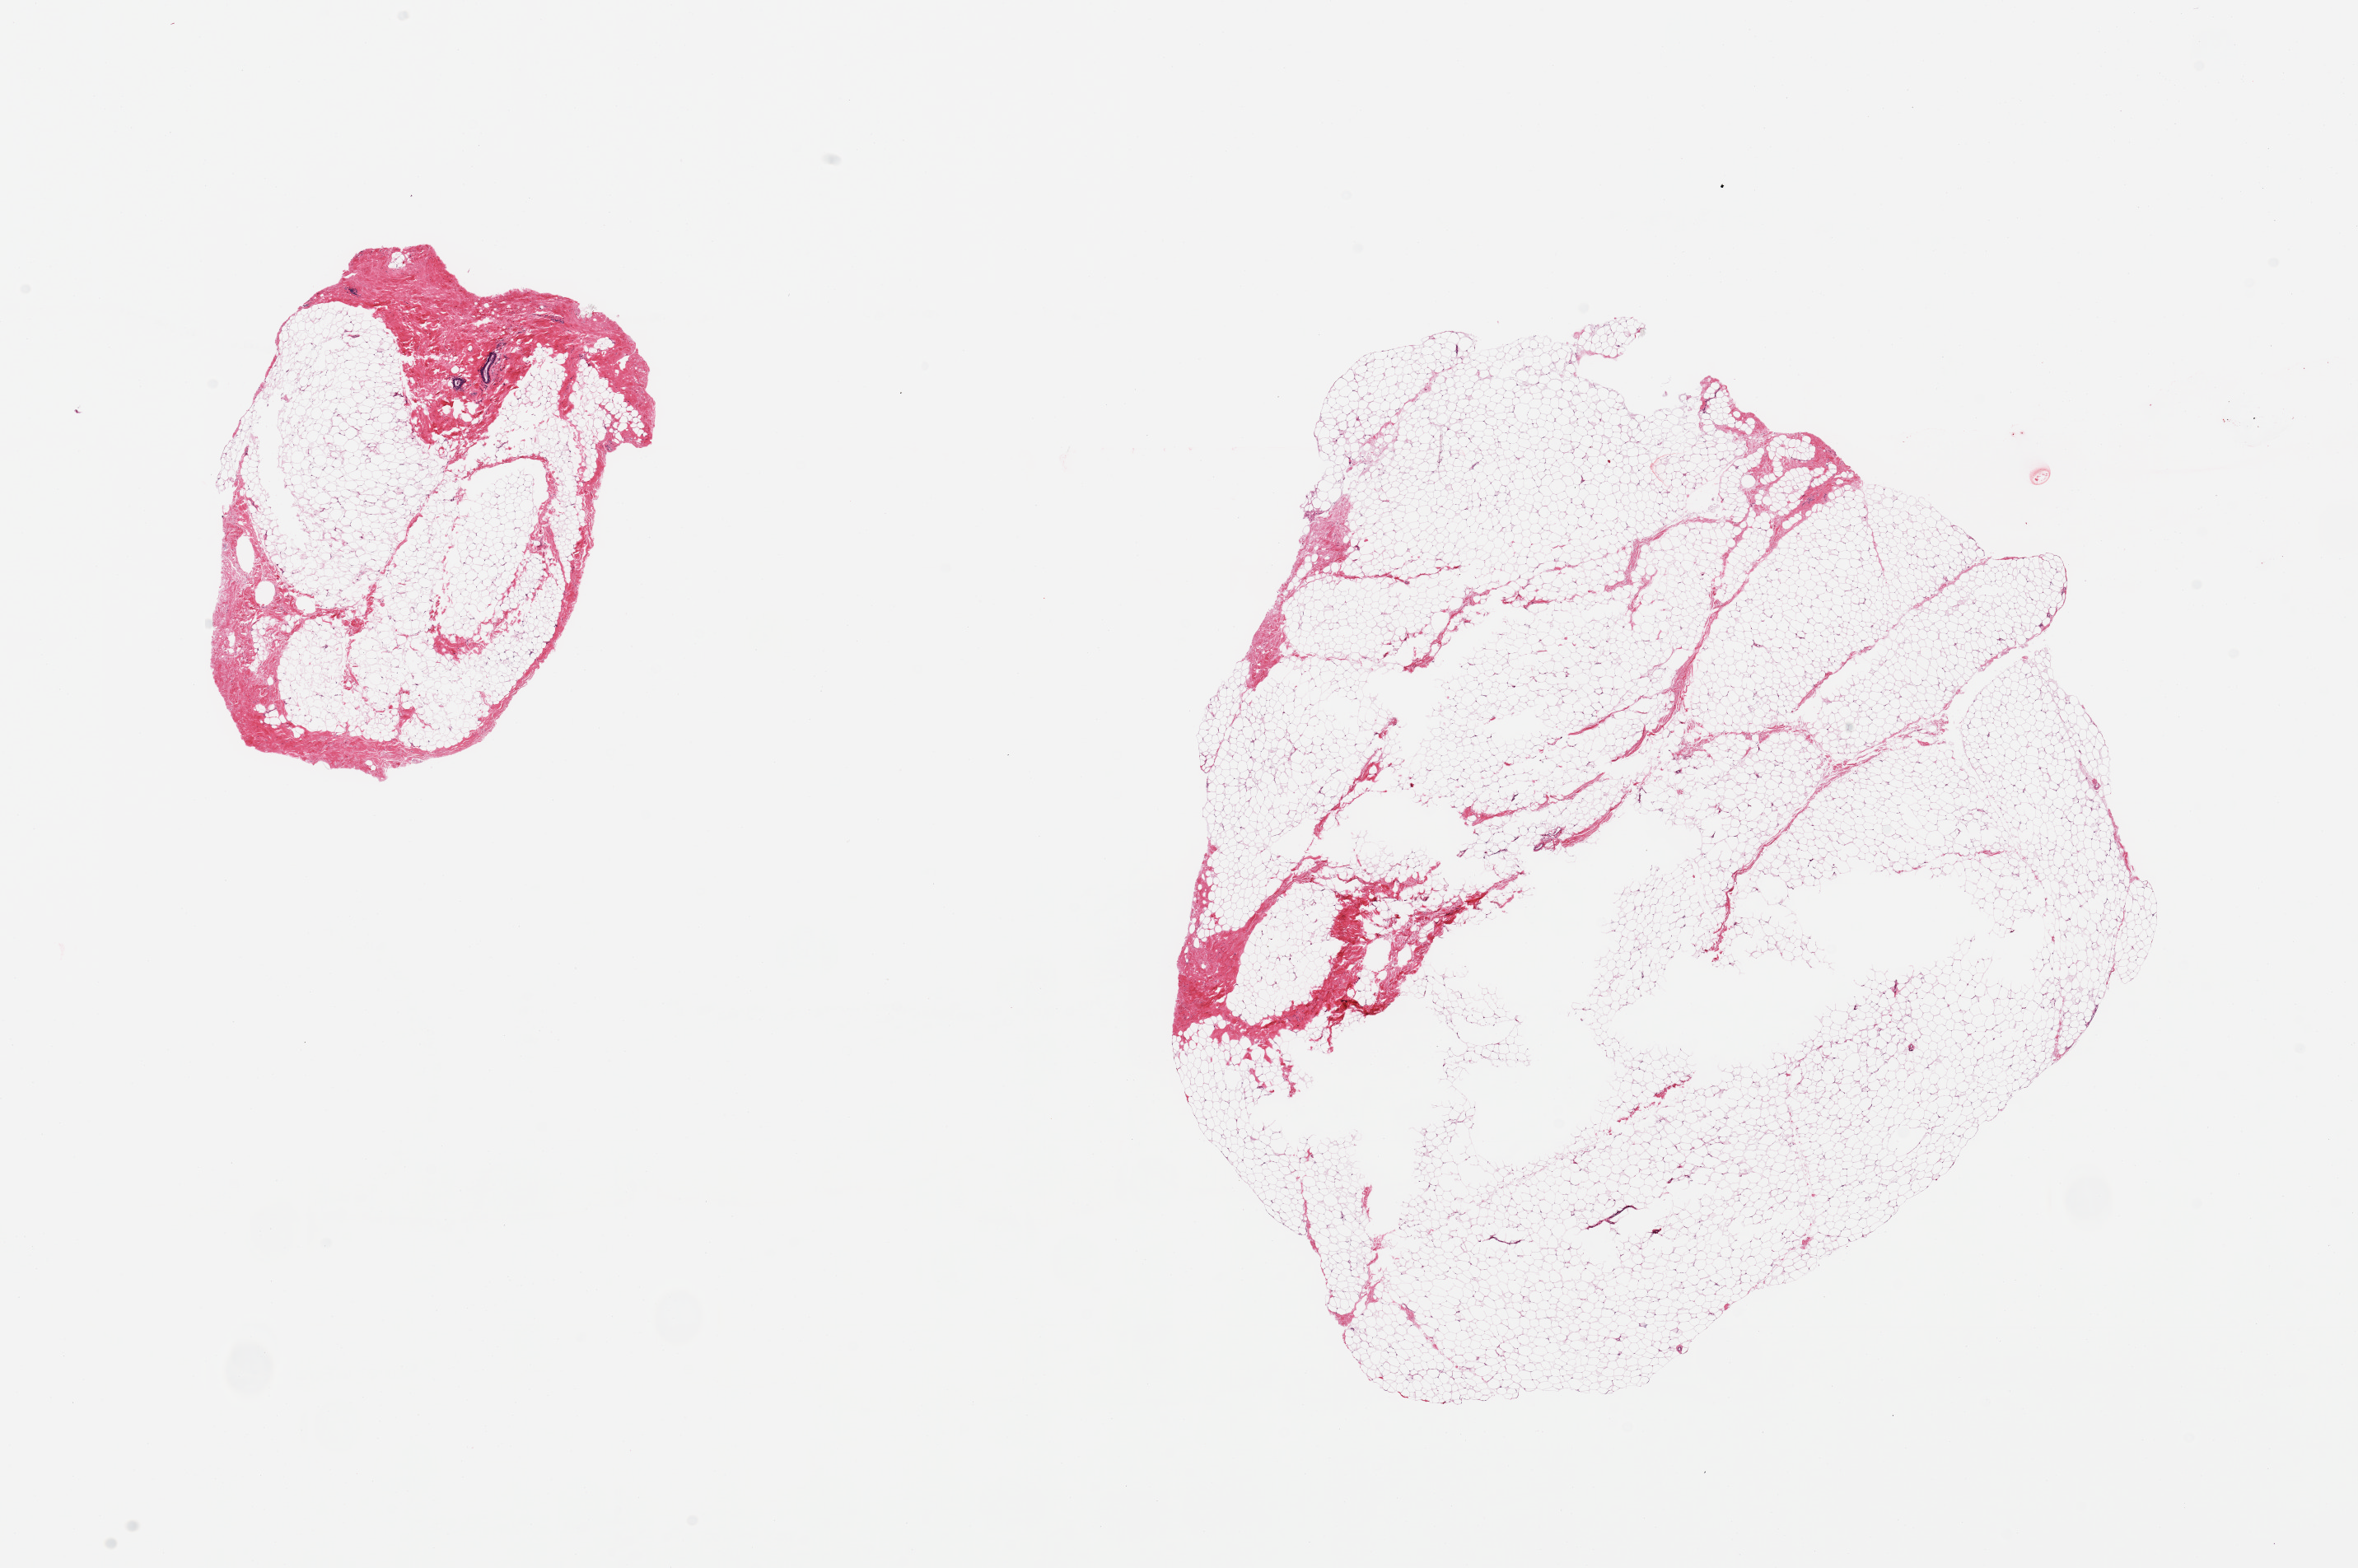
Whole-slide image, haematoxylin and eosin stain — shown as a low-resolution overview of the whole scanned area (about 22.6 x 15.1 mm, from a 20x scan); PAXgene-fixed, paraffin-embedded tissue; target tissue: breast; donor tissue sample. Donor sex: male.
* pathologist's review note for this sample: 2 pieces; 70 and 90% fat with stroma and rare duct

::::::::::

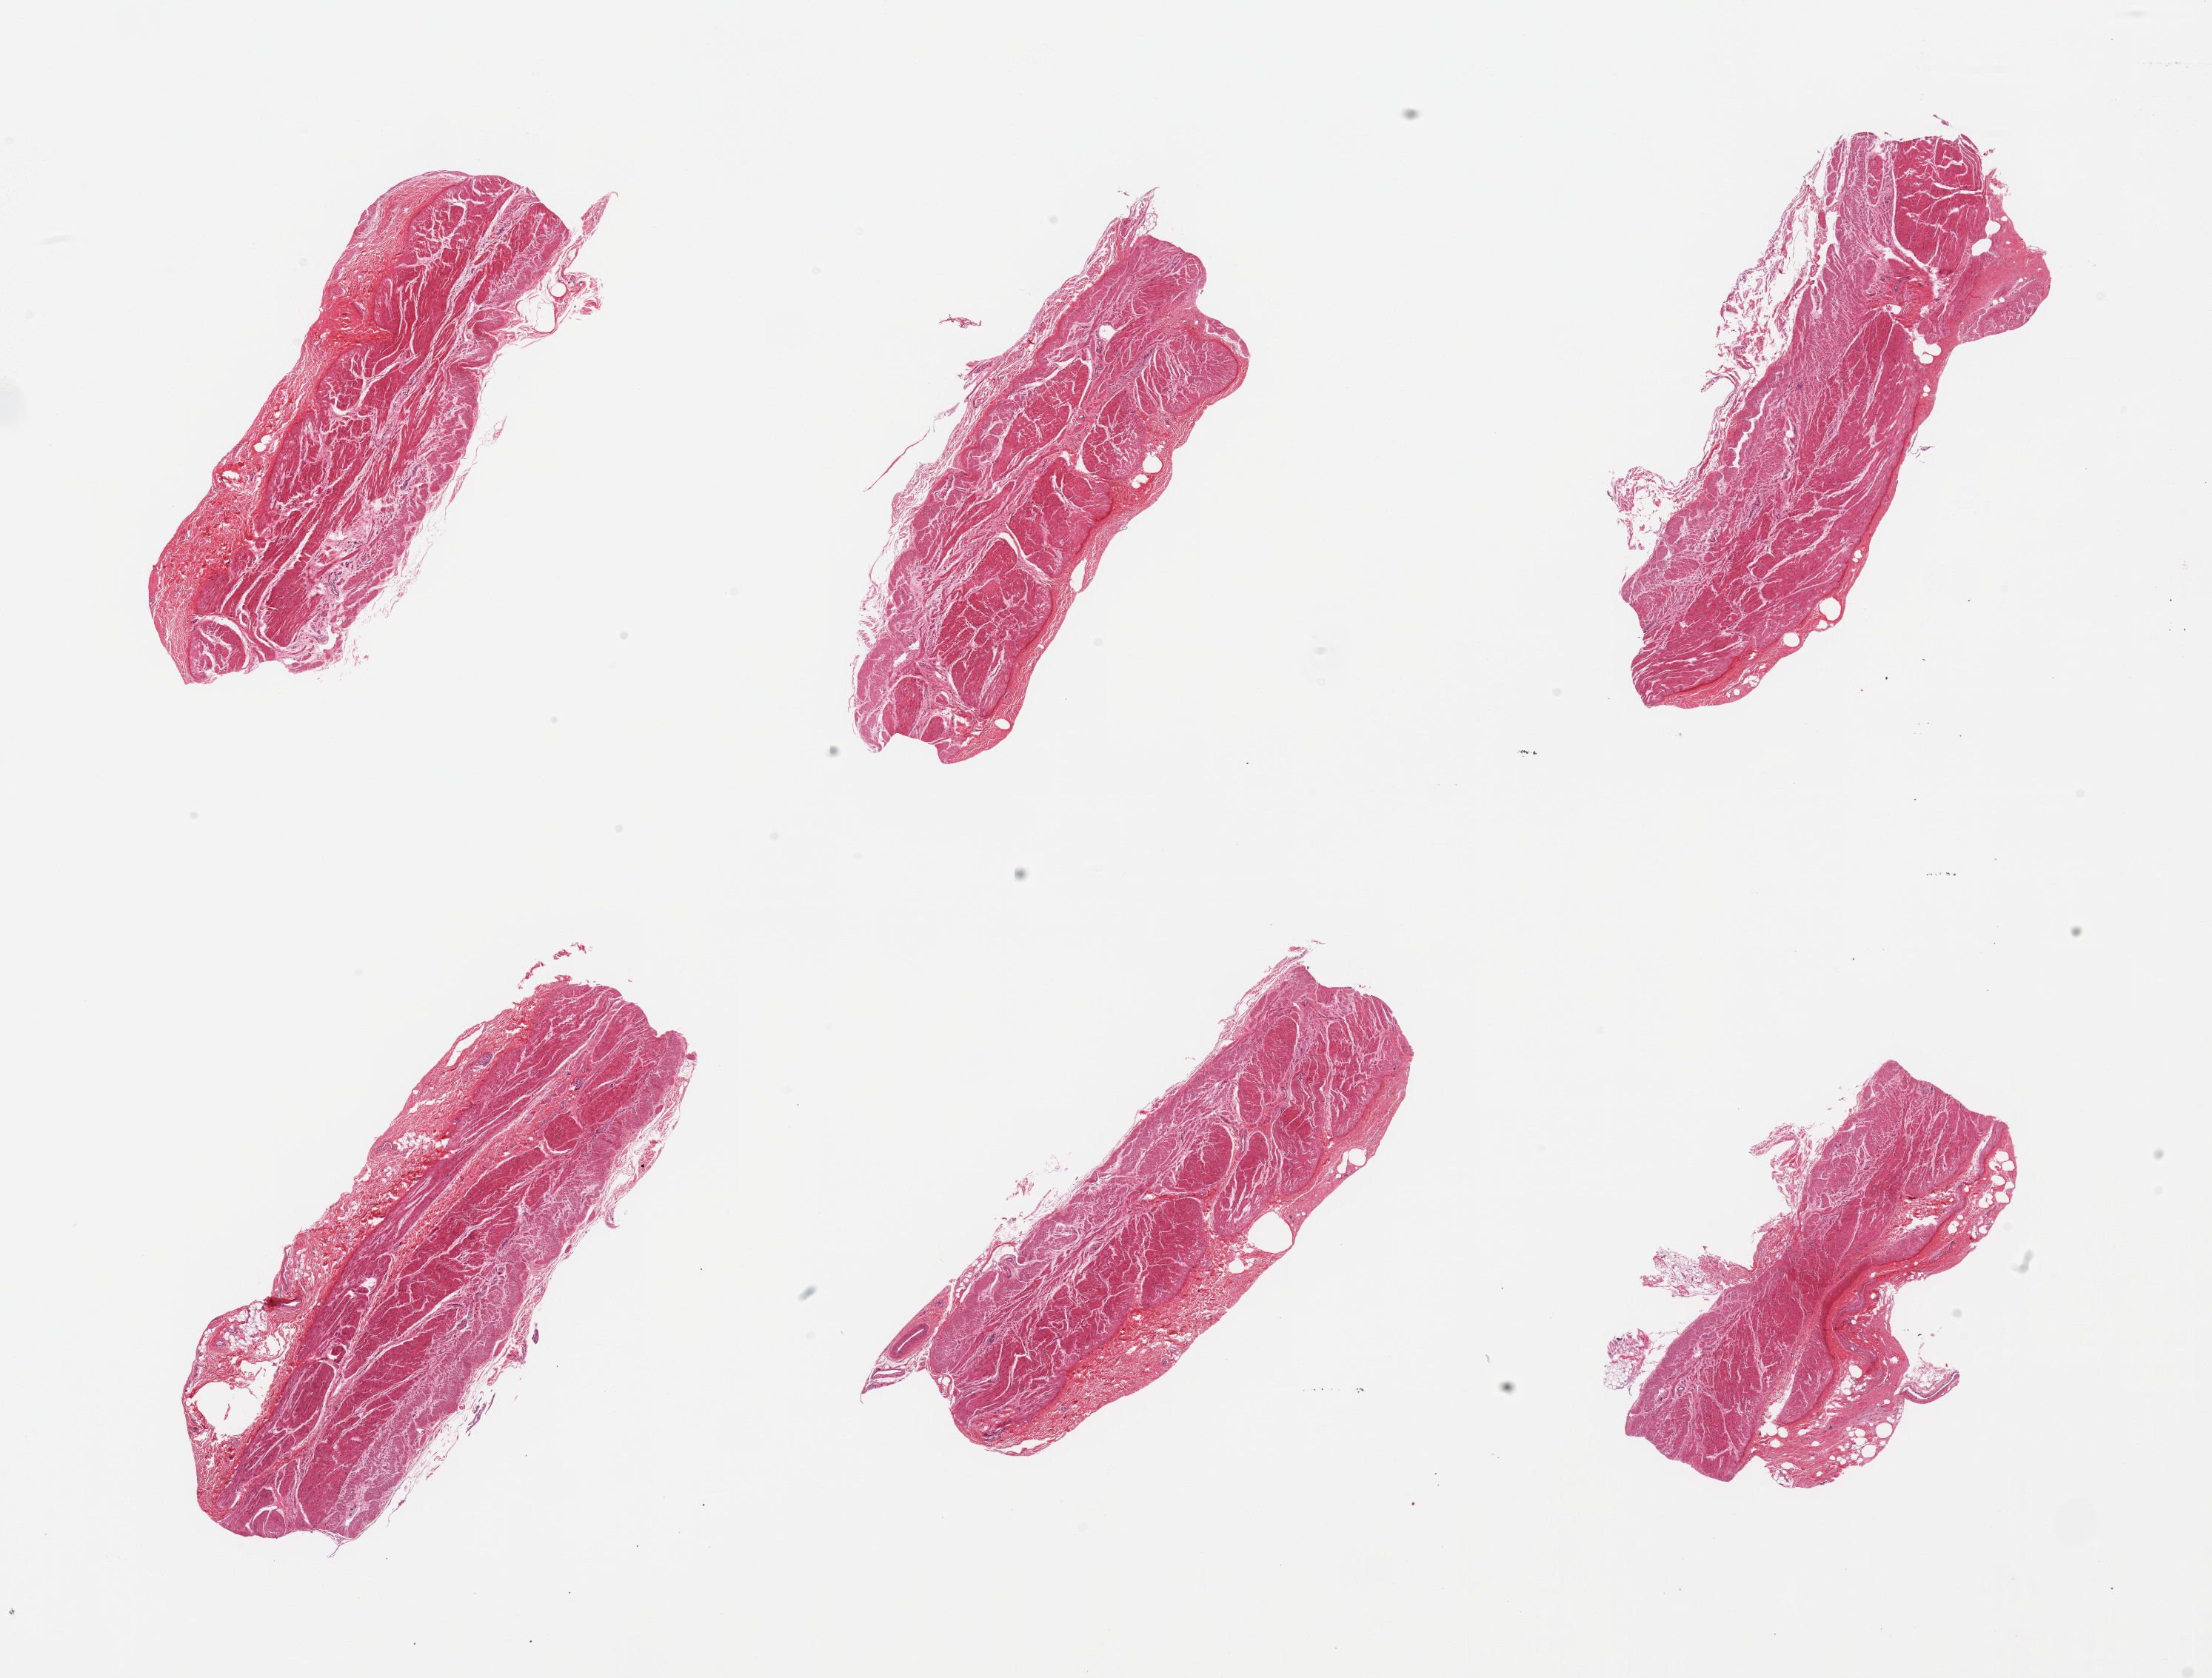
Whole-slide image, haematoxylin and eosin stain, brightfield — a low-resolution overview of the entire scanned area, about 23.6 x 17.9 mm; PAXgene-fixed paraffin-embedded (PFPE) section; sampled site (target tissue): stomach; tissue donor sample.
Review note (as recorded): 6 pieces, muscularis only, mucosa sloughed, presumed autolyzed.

::::::::::

# [PROBLEM]
The lines above that hold the word "embedded" are the ones to copy.

# [WRITTEN RESPONSE]
Whole-slide image, haematoxylin and eosin stain — shown as a low-resolution overview of the whole scanned area (about 22.6 x 15.1 mm, from a 20x scan); PAXgene-fixed, paraffin-embedded tissue; target tissue: breast; donor tissue sample. Donor sex: male.
Whole-slide image, haematoxylin and eosin stain, brightfield — a low-resolution overview of the entire scanned area, about 23.6 x 17.9 mm; PAXgene-fixed paraffin-embedded (PFPE) section; sampled site (target tissue): stomach; tissue donor sample.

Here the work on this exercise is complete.